Introduction To The Epistle Of Paul To The Colossians
As has already been detailed in the Life for Today Study Bible Notes, Introduction to Ephesians, the epistle to the Colossians and Paul's epistle to the Ephesians are remarkably similar. Therefore, Paul's teaching can be better understood by closely comparing them with each other.
Paul stated his purpose for writing this letter very clearly in Col 2:1-8. He wanted to make sure they had a full revelation of Christ and what He had accomplished for them, while warning them against false teaching. Paul believed that the Colossians' best defense against false teaching was for them to be fully aware of all they had in Christ. So, in the remainder of Col 2 and into Col 3, Paul expounded on the completeness we have in Christ. Paul exhorted the Colossians to a holy lifestyle and concluded with instructions to parents, children, slaves, and masters, as he did in the letter to the Ephesians.
Colosse was just fourteen miles from Laodicea, one of the seven churches of Asia to whom John wrote the book of Revelation (Re 1:4 and 3:14-22), and about 100 miles east of Ephesus (see note 3 at Ac 18:19). Colosse was an important city in Phrygia (see note 15 at Ac 2:9) on the upper Lycus River in what is known today as south-central Turkey. It served as a trading center at a crossroads on the main highway from Ephesus to the east.
Colosse was close to Hierapolis (Col 4:13) and Laodicea, both of which are mentioned in the New Testament. Colosse was known as a prosperous city as early as the fifth century B.C., but by the start of the Christian era, it was beginning to be eclipsed by its two neighbors.
In A.D. 61, the cities of the Lycus Valley suffered a devastating earthquake. Laodicea, which is mentioned four times in this letter (Col 2:1; 4:13, and 15-16) and twice in the book of Revelation (Re 1:11 and 3:14), suffered the greatest damage. They rebuilt the cities, but Colosse was increasingly overshadowed by Laodicea and Hierapolis. However, it retained considerable importance into the second and third centuries A.D. Later, the population of Colosse moved to Chonae (modern Honaz), three miles to the south.
There is no mention in the book of Acts that Paul ever went to the city of Colosse, a city of Asia Minor (see note 3 at Ac 16:6). In fact, Paul mentioned in Col 2:1 that the people of Colosse had not seen his face. Therefore, it can be assumed that the Colossians were some of those to whom the Gospel had been taken while Paul preached in Ephesus for three years (Ac 20:17 and 31). Ac 19:10 says that the Gospel spread from Ephesus (Ac 19:1) into all of Asia.

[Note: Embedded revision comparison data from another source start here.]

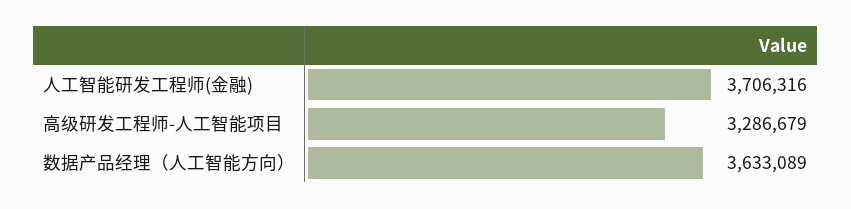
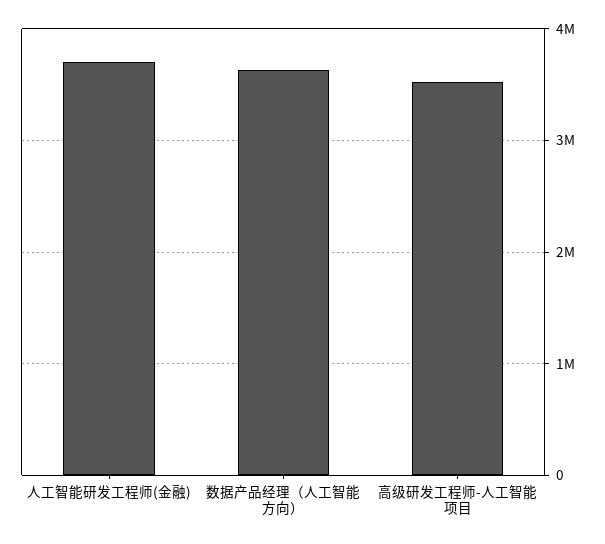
  {
    "人工智能研发工程师(金融)": 3706316,
-   "高级研发工程师-人工智能项目": 3286679,
+   "高级研发工程师-人工智能项目": 3500000,
    "数据产品经理（人工智能方向）": 3633089
  }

Since Ephesus was a capital city, the Colossians would have done business there, and the Ephesians would have traveled to Colosse as well. It appears that Epaphras, who was from Colosse (Col 4:12), was a convert of Paul's preaching in Ephesus. He returned home to Colosse and shared the Gospel with others, thus beginning the church there (Col 1:7).
The author of this epistle is Paul the apostle, as stated in Col 1:1, 23; and 4:18. Early church leaders such as Eusebius (A.D. 330), Origen, Tertullian, and Irenaeus all attested to Paul as its author. Colossians is one of the four prison epistles written by Paul, the others being Ephesians, Philippians, and Philemon.
Date And Place Of Writing
Paul wrote this letter from prison (Col 4:3, 10, and 18). It is commonly believed that this took place during his imprisonment in Rome. The earliest this epistle could have been written would be A.D. 61, and some believe it may have been written as late as A.D. 64 (see Life for Today Study Bible Notes, Introduction to Ephesians, Date and Place of Writing). Epaphras, who was a Colossian (Col 4:12), was the bearer of this letter and apparently the one who took the Gospel to the Colossians (Col 1:7).